School of Future Technology, University of Chinese Academy of Sciences, Beijing, China; Brain-Inspired Cognitive Intelligence Lab, Institute of Automation, Chinese Academy of Sciences (CAS), Beijing, China.
Brain-Inspired Cognitive Intelligence Lab, Institute of Automation, Chinese Academy of Sciences (CAS), Beijing, China.
Neural Netw. 2023 Aug;165:799-808. doi: 10.1016/j.neunet.2023.06.019. Epub 2023 Jun 22.
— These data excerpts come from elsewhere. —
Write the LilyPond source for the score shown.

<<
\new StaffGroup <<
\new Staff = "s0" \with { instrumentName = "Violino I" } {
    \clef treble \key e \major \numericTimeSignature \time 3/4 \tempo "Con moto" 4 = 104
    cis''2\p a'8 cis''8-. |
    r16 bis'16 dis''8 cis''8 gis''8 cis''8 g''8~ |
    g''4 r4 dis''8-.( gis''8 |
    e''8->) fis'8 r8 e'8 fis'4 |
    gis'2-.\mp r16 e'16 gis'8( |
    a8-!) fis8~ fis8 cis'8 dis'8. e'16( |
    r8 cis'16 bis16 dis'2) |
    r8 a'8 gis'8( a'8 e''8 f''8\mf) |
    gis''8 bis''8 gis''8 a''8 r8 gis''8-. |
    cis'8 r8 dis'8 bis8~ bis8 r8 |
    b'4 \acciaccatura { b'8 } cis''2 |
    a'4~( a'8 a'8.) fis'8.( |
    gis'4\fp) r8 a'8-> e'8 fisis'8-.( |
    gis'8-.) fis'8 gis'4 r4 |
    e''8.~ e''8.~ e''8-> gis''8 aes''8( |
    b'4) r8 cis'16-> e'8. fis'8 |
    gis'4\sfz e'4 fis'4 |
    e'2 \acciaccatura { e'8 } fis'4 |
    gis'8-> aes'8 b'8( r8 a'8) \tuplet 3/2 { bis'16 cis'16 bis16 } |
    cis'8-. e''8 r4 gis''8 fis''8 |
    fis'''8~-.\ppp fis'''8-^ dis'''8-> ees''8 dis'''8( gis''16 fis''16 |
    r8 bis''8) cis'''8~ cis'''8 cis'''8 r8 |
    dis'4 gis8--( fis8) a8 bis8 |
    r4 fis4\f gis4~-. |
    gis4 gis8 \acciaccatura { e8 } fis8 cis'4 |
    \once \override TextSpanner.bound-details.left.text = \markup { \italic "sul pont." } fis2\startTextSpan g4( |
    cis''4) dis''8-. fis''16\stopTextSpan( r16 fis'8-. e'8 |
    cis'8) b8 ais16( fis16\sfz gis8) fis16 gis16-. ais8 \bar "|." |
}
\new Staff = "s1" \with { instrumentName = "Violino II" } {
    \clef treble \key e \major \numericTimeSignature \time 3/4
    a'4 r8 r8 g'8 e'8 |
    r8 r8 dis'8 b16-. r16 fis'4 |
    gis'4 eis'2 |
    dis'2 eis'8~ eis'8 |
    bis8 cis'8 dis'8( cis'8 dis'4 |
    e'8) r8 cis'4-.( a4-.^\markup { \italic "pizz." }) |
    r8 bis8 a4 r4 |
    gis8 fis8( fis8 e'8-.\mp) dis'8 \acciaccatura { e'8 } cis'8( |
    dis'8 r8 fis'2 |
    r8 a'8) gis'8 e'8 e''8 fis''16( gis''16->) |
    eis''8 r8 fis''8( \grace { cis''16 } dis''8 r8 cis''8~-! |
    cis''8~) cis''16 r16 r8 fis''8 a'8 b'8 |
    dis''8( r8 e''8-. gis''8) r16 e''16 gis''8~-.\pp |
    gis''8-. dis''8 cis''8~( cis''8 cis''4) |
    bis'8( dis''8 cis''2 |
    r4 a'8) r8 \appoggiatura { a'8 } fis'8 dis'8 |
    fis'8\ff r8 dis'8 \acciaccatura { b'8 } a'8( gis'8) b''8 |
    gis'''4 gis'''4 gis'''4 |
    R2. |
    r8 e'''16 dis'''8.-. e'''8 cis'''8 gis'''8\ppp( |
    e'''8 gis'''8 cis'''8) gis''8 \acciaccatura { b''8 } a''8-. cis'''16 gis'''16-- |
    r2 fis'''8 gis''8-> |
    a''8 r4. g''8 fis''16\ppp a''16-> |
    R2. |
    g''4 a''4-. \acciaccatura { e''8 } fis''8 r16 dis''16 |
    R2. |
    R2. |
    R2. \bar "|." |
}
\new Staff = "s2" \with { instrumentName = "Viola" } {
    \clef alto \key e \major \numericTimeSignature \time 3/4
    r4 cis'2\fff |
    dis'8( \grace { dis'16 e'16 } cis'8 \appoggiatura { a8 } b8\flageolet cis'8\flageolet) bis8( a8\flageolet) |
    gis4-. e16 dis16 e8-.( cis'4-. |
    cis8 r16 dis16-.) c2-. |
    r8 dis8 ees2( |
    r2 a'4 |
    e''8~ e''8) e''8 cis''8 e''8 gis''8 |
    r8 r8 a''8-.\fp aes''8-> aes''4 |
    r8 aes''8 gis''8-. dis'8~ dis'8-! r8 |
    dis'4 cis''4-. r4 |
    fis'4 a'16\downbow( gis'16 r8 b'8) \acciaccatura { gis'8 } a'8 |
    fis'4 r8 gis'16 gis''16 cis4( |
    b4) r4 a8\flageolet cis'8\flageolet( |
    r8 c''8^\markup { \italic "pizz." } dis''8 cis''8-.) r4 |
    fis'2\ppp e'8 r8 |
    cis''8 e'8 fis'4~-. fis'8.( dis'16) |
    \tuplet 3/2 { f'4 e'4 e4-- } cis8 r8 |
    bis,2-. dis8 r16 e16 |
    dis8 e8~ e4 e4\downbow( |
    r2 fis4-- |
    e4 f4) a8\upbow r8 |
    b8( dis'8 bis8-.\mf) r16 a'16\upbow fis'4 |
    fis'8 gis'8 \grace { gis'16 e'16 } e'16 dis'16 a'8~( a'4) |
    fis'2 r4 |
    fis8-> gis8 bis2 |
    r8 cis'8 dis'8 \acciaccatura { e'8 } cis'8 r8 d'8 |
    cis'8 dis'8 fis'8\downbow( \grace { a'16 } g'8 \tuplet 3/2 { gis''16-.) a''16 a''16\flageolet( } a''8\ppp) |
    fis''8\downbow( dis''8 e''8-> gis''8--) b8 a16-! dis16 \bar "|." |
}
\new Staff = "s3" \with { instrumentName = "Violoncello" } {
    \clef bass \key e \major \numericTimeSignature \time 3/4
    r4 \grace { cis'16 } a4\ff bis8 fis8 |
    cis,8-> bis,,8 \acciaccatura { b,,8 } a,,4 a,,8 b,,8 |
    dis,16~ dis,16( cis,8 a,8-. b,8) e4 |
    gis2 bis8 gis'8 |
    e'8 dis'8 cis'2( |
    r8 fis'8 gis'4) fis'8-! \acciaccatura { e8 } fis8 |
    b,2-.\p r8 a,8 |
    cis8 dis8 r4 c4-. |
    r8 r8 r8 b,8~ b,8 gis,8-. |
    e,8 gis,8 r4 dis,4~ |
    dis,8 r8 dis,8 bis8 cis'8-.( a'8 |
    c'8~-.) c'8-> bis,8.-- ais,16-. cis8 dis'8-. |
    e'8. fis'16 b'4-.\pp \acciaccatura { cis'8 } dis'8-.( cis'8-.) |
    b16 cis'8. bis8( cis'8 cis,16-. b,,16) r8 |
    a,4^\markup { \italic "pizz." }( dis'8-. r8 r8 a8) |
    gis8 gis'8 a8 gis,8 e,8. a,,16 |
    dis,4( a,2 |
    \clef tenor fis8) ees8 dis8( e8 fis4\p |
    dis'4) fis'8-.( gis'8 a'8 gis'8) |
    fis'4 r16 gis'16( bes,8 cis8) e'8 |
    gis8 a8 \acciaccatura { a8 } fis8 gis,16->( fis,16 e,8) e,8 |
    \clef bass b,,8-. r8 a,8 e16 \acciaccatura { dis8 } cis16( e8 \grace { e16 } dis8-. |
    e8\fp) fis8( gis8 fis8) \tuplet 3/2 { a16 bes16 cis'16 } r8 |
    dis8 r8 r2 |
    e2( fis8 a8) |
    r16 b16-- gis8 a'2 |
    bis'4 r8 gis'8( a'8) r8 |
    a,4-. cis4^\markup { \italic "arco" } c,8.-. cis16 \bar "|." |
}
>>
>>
The backpropagation algorithm has promoted the rapid development of deep learning, but it relies on a large amount of labeled data and still has a large gap with how humans learn. The human brain can quickly learn various conceptual knowledge in a self-organized and unsupervised manner, accomplished through coordinating various learning rules and structures in the human brain. Spike-timing-dependent plasticity (STDP) is a general learning rule in the brain, but spiking neural networks (SNNs) trained with STDP alone is inefficient and perform poorly. In this paper, taking inspiration from short-term synaptic plasticity, we design an adaptive synaptic filter and introduce the adaptive spiking threshold as the neuron plasticity to enrich the representation ability of SNNs. We also introduce an adaptive lateral inhibitory connection to adjust the spikes balance dynamically to help the network learn richer features. To speed up and stabilize the training of unsupervised spiking neural networks, we design a samples temporal batch STDP (STB-STDP), which updates weights based on multiple samples and moments. By integrating the above three adaptive mechanisms and STB-STDP, our model greatly accelerates the training of unsupervised spiking neural networks and improves the performance of unsupervised SNNs on complex tasks. Our model achieves the current state-of-the-art performance of unsupervised STDP-based SNNs in the MNIST and FashionMNIST datasets. Further, we tested on the more complex CIFAR10 dataset, and the results fully illustrate the superiority of our algorithm. Our model is also the first work to apply unsupervised STDP-based SNNs to CIFAR10. At the same time, in the small-sample learning scenario, it will far exceed the supervised ANN using the same structure.
反向传播算法推动了深度学习的快速发展,但它依赖于大量标记数据,与人类学习仍有很大差距。人类大脑可以快速以自组织和无监督的方式学习各种概念知识,这是通过协调大脑中的各种学习规则和结构来实现的。尖峰时间依赖可塑性(STDP)是大脑中的一种通用学习规则,但仅使用 STDP 训练的尖峰神经网络(SNN)效率低下,性能不佳。在本文中,我们从短期突触可塑性中汲取灵感,设计了一种自适应突触滤波器,并引入自适应尖峰阈值作为神经元可塑性,以丰富 SNN 的表示能力。我们还引入了自适应侧向抑制连接,以动态调整尖峰平衡,帮助网络学习更丰富的特征。为了加快和稳定无监督尖峰神经网络的训练,我们设计了一种样本时间批量 STDP(STB-STDP),它基于多个样本和时刻更新权重。通过整合上述三种自适应机制和 STB-STDP,我们的模型大大加快了无监督尖峰神经网络的训练速度,并提高了无监督 SNN 在复杂任务上的性能。我们的模型在 MNIST 和 FashionMNIST 数据集上实现了无监督基于 STDP 的 SNN 的当前最先进性能。此外,我们在更复杂的 CIFAR10 数据集上进行了测试,结果充分说明了我们算法的优越性。我们的模型也是第一个将无监督基于 STDP 的 SNN 应用于 CIFAR10 的工作。同时,在小样本学习场景中,它将远远超过使用相同结构的监督 ANN。